The photo of the charge was taken from behind a large tree.  Other photos in the countryside show a horseback headstand and a swamp man costume.

At one point, a horse acted up, throwing a silver-haired man to the ground. He hit hard, aggravating a leg injury, but he was quickly back on his horse.  "Now, that's a Mardi Gras," someone said.

The courir took a prolonged lunch break, so the Mardi Gras were not back in town until after 4 p.m. and not ready to ride down 6th St. until 5 p.m. The photos in Mamou were taken in front of Fred's Lounge.


Right after this photo was taken, the Mardi Gras shown immediately above fell backwards from his horse onto the pavement. He was back on his horse in seconds.


Riding backwards carrying a chicken: Mardi Gras takes the ordinary routines of life and turns them around or sends them spinning so that no one can be sure what to expect next.

Two personal stories, one from 2005 and one from several years past, will help to convey the way an outsider experienced Mardi Gras in Mamou.

In 2005,  I was pacing up and down a rural road east of Mamou, waiting for the courir to arrive. About 150 feet behind me, I could overhear snatches of a conversation in French between a man and a women sitting in a car. "C'est un photographer," the man said at one point. "Il comprend pas." From what I could gather, he was explaining that I was in a quandary because I had been sent to photograph something I didn't understand. He was right, of course: I didn't really understand what was going on. I think his attitude toward the ignorance of outsiders is good.  The people of Mamou preserve their traditions and culture for themselves, not to cater to tourists or get media coverage.

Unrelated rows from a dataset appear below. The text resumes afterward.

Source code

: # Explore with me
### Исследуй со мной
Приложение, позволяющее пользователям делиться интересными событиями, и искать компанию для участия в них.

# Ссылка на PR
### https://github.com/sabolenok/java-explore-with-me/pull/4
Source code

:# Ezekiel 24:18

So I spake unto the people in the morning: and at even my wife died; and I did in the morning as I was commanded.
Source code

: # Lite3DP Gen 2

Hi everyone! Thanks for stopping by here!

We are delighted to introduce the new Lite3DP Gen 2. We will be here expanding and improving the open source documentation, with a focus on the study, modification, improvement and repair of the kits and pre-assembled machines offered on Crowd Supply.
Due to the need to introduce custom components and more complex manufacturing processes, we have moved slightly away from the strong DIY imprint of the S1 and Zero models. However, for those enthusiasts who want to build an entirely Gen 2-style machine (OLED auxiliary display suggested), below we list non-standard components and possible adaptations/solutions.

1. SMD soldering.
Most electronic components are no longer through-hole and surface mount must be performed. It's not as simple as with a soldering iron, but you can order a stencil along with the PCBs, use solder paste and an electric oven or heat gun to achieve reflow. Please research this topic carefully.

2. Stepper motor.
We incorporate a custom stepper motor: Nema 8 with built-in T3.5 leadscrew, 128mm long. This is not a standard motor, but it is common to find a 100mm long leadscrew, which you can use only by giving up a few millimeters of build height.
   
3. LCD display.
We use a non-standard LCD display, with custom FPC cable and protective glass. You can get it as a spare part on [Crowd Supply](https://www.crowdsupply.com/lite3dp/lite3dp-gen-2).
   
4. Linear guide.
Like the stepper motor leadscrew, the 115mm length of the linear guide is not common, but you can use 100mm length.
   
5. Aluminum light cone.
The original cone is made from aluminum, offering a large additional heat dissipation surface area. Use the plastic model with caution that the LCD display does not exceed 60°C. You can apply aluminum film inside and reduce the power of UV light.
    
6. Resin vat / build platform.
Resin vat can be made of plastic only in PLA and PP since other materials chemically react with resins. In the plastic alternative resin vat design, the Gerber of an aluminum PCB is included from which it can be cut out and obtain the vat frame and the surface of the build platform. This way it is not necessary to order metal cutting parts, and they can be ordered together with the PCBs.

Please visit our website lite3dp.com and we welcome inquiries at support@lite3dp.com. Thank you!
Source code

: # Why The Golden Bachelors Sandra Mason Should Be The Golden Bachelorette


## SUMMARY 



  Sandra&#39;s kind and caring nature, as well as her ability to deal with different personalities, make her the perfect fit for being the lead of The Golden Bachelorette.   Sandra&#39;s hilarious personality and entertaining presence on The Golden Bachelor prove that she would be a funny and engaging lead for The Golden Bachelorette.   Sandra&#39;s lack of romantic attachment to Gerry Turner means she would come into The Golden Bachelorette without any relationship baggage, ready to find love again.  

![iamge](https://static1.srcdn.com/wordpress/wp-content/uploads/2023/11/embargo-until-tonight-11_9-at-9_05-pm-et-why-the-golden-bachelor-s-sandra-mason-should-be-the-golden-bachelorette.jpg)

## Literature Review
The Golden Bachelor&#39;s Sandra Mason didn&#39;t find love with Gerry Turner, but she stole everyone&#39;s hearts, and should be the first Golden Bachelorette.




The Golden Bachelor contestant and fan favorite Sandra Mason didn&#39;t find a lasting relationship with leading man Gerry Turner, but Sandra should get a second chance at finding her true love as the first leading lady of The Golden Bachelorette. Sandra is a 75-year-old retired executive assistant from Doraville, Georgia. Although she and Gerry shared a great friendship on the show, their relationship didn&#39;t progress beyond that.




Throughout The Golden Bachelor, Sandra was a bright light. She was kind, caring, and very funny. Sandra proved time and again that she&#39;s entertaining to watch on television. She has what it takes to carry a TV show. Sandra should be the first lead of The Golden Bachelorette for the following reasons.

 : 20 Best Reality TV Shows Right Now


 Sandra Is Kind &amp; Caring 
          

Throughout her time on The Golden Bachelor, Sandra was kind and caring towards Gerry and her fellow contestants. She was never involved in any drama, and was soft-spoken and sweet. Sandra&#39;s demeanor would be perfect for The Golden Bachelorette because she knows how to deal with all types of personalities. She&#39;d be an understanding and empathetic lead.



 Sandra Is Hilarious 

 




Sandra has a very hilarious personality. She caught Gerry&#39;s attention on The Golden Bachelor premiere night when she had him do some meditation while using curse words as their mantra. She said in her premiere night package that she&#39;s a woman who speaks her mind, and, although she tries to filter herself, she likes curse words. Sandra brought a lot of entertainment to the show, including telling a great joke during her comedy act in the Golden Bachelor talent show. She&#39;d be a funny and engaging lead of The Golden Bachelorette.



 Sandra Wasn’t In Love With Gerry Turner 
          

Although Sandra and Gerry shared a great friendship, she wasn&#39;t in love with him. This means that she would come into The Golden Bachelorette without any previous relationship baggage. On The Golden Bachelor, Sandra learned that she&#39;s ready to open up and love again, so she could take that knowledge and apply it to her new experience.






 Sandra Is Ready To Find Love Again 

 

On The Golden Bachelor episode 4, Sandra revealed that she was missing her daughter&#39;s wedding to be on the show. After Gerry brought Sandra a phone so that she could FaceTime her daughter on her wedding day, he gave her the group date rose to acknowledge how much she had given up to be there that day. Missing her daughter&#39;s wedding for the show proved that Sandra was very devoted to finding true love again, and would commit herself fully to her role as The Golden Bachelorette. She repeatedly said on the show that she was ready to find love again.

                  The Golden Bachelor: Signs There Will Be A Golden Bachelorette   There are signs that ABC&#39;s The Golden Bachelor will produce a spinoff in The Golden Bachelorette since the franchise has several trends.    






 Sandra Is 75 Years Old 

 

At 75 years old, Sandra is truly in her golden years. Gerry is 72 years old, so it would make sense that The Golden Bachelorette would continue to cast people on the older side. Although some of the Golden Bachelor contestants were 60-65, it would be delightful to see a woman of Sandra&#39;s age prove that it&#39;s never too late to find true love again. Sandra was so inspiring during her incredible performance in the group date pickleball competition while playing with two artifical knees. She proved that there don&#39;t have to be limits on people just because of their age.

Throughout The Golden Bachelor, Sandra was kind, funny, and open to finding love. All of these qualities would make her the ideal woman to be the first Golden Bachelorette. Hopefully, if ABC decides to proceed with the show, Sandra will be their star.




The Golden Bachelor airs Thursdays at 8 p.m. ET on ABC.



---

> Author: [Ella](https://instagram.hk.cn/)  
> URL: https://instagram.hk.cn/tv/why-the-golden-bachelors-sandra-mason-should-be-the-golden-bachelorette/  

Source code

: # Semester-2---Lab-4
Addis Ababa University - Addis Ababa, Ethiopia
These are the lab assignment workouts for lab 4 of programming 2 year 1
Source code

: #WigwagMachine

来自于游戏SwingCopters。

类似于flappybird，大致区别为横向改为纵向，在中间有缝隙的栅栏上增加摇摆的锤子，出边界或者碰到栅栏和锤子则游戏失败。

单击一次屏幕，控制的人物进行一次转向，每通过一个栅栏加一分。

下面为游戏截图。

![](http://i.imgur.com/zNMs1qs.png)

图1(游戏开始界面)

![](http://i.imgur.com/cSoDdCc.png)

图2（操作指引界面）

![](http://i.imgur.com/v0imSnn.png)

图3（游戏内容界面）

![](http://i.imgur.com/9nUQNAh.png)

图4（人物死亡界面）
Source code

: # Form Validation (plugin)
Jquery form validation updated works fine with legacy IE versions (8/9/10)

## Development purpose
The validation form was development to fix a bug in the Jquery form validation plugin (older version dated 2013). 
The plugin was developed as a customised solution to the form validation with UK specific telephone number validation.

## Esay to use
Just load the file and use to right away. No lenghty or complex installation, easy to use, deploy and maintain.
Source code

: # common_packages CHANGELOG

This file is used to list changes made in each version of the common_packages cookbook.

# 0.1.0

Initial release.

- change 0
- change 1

A few years ago, I was in the parking lot of the Piggly Wiggly Supermarket waiting with a number of Mamou residents for the courir to make its first stop on the way toward the countryside. With the courir less than a half mile away, I managed to lock my keys (and my camera) inside my car. I was about to smash a window to get in when a woman came up to me and said that she would try to get help from her cousin who was a sheriff's deputy escorting the courir.  I followed her toward the road, but meanwhile, someone else had located the manager of the Piggly Wiggly, who had an unlocking device, so that by the time I walked back to my car it was open. I grabbed my camera in time to take some photos as the courir arrived.  I was amazed at being able to get my car unlocked in less than five minutes on Mardi Gras Day in Mamou, but I shouldn't have been. That kind of helpfulness and generosity occurs all the time in the small communities in Acadiana, including on Mardi Gras Day.